*** Opening SUPPLIED DATA ***

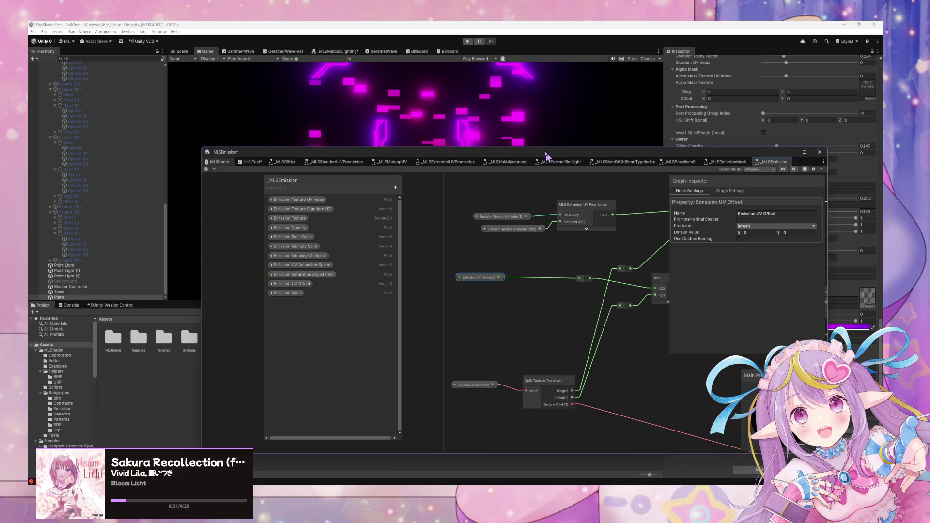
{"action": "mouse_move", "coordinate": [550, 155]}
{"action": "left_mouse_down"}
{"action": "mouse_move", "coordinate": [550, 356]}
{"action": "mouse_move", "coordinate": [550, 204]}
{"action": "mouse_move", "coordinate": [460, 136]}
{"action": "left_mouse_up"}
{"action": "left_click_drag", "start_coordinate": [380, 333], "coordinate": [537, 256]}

*** Closing SUPPLIED DATA ***

• TASK DIRECTIONS
Write the data above out exactly. Leave out any pictures.

• EXERCISE OUTPUT
{"action": "mouse_move", "coordinate": [550, 155]}
{"action": "left_mouse_down"}
{"action": "mouse_move", "coordinate": [550, 356]}
{"action": "mouse_move", "coordinate": [550, 204]}
{"action": "mouse_move", "coordinate": [460, 136]}
{"action": "left_mouse_up"}
{"action": "left_click_drag", "start_coordinate": [380, 333], "coordinate": [537, 256]}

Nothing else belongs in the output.